### Math Studies Algebra, Spring 2018

From symmetry groups to fields

© 2015 Laure Bukh

Used with permission

#### When:

Mondays, Wednesdays, Fridays 10:30#### Where:

Scaife Hall 208#### What:

Algebra is the art of changing the perspective. The change is mainly achieved through abstraction, which strips the irrelevant details and brings the important to the forefront. The extra generality also enables the connections between far-flung mathematical concepts.

The aim of this course is both to introduce the algebraic way of thinking, and to convey the basic language of algebra. That language is the language of groups, rings, modules, fields. We shall see, for example, how the group theory unifies such topics as integer arithmetic, tessellations, solubility of polynomial equations, and counting holes in a pretzel. We shall also learn and use some category theory, which is a higher-level abstraction that unifies different algebraic notions.

The division of mathematics into subfields such as "algebra" is arguably quite artificial. As a believer in the unity of mathematics, I will be making frequent detours into analysis, number theory and geometry.

#### Resources:

The book for the course is *Abstract Algebra*, 3rd edition, by Dummit and Foote.

Not all topics that we cover are in the book, and some topics we will cover differently.

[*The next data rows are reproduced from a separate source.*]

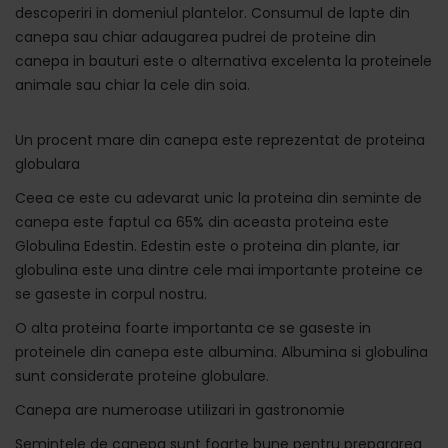
descoperiri in domeniul plantelor. Consumul de lapte din
canepa sau chiar adaugarea pudrei de proteine din
canepa in bauturi este o alternativa excelenta la proteinele
animale sau chiar la cele din soia.
Un procent mare din canepa este reprezentat de proteina
globulara
Ceea ce este cu adevarat unic la proteina din seminte de
canepa este faptul ca 65% din aceasta proteina este
Globulina Edestin. Edestin este o proteina din plante, iar
globulina este una dintre cele mai importante proteine ce
se gaseste in corpul nostru.
O alta proteina foarte importanta ce se gaseste in
proteinele din canepa este albumina. Albumina si globulina
sunt considerate proteine globulare.
Canepa are numeroase utilizari in gastronomie
Semintele de canepa sunt foarte bune pentru prepararea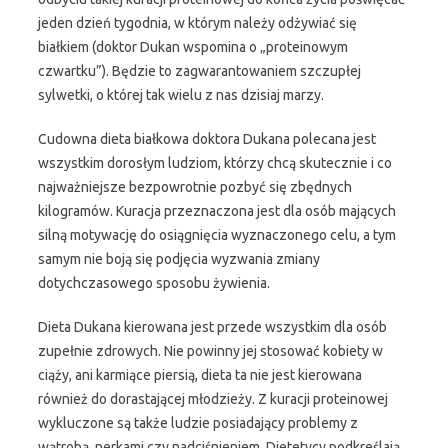
jeden dzień tygodnia, w którym należy odżywiać się
białkiem (doktor Dukan wspomina o „proteinowym
czwartku”). Będzie to zagwarantowaniem szczupłej
sylwetki, o której tak wielu z nas dzisiaj marzy.
Cudowna dieta białkowa doktora Dukana polecana jest
wszystkim dorosłym ludziom, którzy chcą skutecznie i co
najważniejsze bezpowrotnie pozbyć się zbędnych
kilogramów. Kuracja przeznaczona jest dla osób mających
silną motywację do osiągnięcia wyznaczonego celu, a tym
samym nie boją się podjęcia wyzwania zmiany
dotychczasowego sposobu żywienia.
Dieta Dukana kierowana jest przede wszystkim dla osób
zupełnie zdrowych. Nie powinny jej stosować kobiety w
ciąży, ani karmiące piersią, dieta ta nie jest kierowana
również do dorastającej młodzieży. Z kuracji proteinowej
wykluczone są także ludzie posiadający problemy z
wątrobą, nerkami czy nadciśnieniem. Dietetycy podkreślają,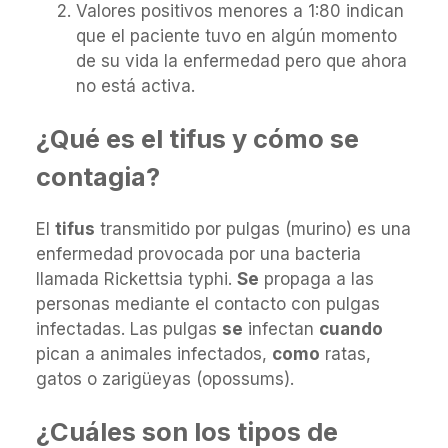
Valores positivos menores a 1:80 indican
que el paciente tuvo en algún momento
de su vida la enfermedad pero que ahora
no está activa.
¿Qué es el tifus y cómo se
contagia?
El
tifus
transmitido por pulgas (murino) es una
enfermedad provocada por una bacteria
llamada Rickettsia typhi.
Se
propaga a las
personas mediante el contacto con pulgas
infectadas. Las pulgas
se
infectan
cuando
pican a animales infectados,
como
ratas,
gatos o zarigüeyas (opossums).
¿Cuáles son los tipos de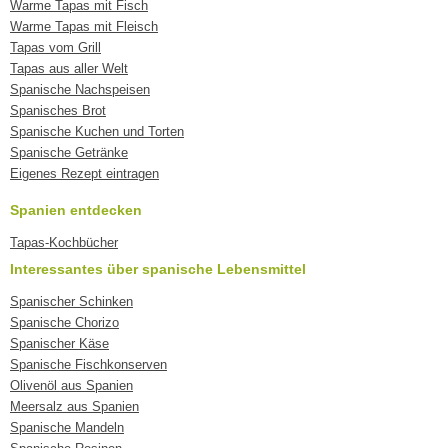
Warme Tapas mit Fisch
Warme Tapas mit Fleisch
Tapas vom Grill
Tapas aus aller Welt
Spanische Nachspeisen
Spanisches Brot
Spanische Kuchen und Torten
Spanische Getränke
Eigenes Rezept eintragen
Spanien entdecken
Tapas-Kochbücher
Interessantes über spanische Lebensmittel
Spanischer Schinken
Spanische Chorizo
Spanischer Käse
Spanische Fischkonserven
Olivenöl aus Spanien
Meersalz aus Spanien
Spanische Mandeln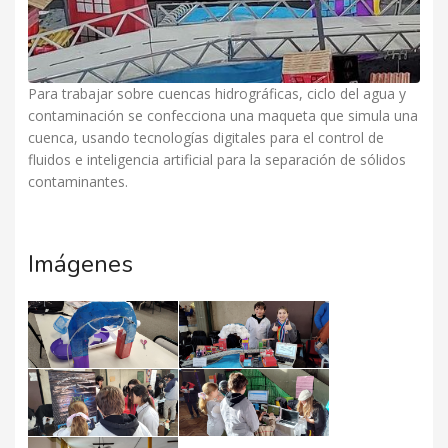
Para trabajar sobre cuencas hidrográficas, ciclo del agua y
contaminación se confecciona una maqueta que simula una
cuenca, usando tecnologías digitales para el control de
fluidos e inteligencia artificial para la separación de sólidos
contaminantes.
Imágenes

Links to additional resources will be posted as the course progresses.

#### More fun:

The regular *office hours* for the course are Monday/Wednesday/Friday 11:30am–12:30pm in Wean 6130. I can usually meet by appointment at other times with 24 hours notice,
send me an email to make an appointment.

#### Course activities:

Mastery of any subject requires practice. Hence, there will be regular homeworks. For your own good, you are strongly encouraged to do as much homework as possible individually. Collaboration and use of external sources are permitted, but must be fully acknowledged and cited. All the writing must be done individually. Failure to do so will be treated as cheating. Collaboration may involve only discussion; all the writing must be done individually. The homeworks will be returned one week after they are due.

Students are expected to fully participate in the class. The main advantage of a class over just reading a textbook is the ability to ask questions, propose ideas, and interact in other ways. In particular, discussions during the lectures are encouraged.

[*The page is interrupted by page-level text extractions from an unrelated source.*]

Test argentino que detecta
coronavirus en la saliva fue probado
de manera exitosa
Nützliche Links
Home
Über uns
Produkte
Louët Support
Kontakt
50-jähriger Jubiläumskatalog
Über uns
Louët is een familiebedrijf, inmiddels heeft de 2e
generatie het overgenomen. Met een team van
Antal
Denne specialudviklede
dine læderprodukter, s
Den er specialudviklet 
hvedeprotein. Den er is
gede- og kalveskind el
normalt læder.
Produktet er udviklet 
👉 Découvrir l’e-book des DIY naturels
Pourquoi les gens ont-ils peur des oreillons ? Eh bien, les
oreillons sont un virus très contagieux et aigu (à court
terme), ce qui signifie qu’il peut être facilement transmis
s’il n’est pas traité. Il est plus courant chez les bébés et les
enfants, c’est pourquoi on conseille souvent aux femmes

In the spring semester, the homework will count for 30% of the grade. There will be a take-home midterm counting for 30% and a take-home final counting for 40%.

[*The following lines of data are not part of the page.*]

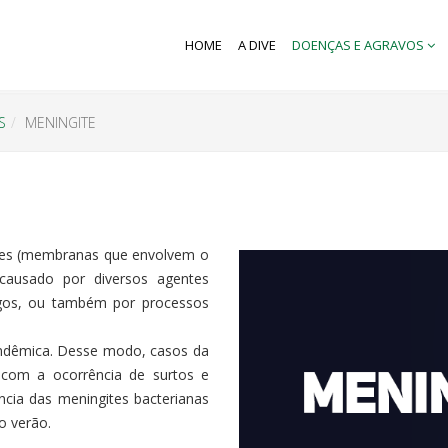
HOME
A DIVE
DOENÇAS E AGRAVOS
S
MENINGITE
ges (membranas que envolvem o
causado por diversos agentes
ungos, ou também por processos
endêmica. Desse modo, casos da
com a ocorrência de surtos e
cia das meningites bacterianas
o verão.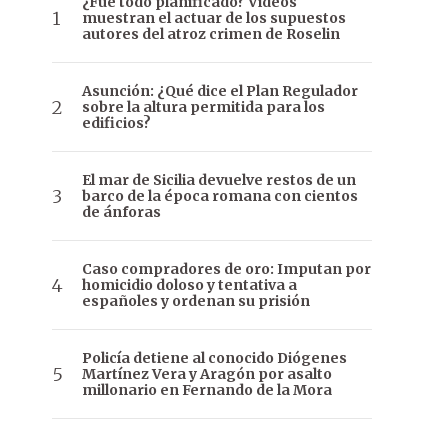
¿Fue todo planificado? Videos
muestran el actuar de los supuestos
autores del atroz crimen de Roselin
Asunción: ¿Qué dice el Plan Regulador
sobre la altura permitida para los
edificios?
El mar de Sicilia devuelve restos de un
barco de la época romana con cientos
de ánforas
Caso compradores de oro: Imputan por
homicidio doloso y tentativa a
españoles y ordenan su prisión
Policía detiene al conocido Diógenes
Martínez Vera y Aragón por asalto
millonario en Fernando de la Mora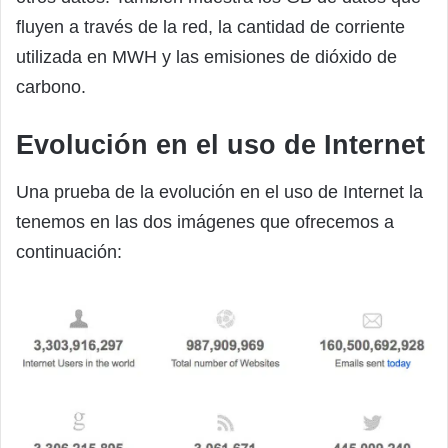
fluyen a través de la red, la cantidad de corriente
utilizada en MWH y las emisiones de dióxido de
carbono.
Evolución en el uso de Internet
Una prueba de la evolución en el uso de Internet la
tenemos en las dos imágenes que ofrecemos a
continuación:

Homework must be typeset (preferably using LaTeX) and submitted in PDF via the Canvas site. The filenames must be of the
form `andrewID_alg_homeworknumber.pdf`. Pictures do not have to be typeset; a legible photograph of a hand-drawn picture is acceptable.

The homework must be submitted by 10:30am of the day it is due. For each *minute* that it is late, the grade will be reduced by 10%.

#### Course information:

This is an honors course. It is designed to challenge your brain with new and exciting mathematics, not to wear your body down with sleepless nights.

Students with disabilities: If you have a disability and require accommodations for this course, you should contact the Director of Disability Resources and get an accommodations letter. If you have an accommodations letter from the Disability Resources office, I encourage you to discuss your accommodations and needs with me as early as possible. I will work with you to ensure that accommodations are provided as appropriate.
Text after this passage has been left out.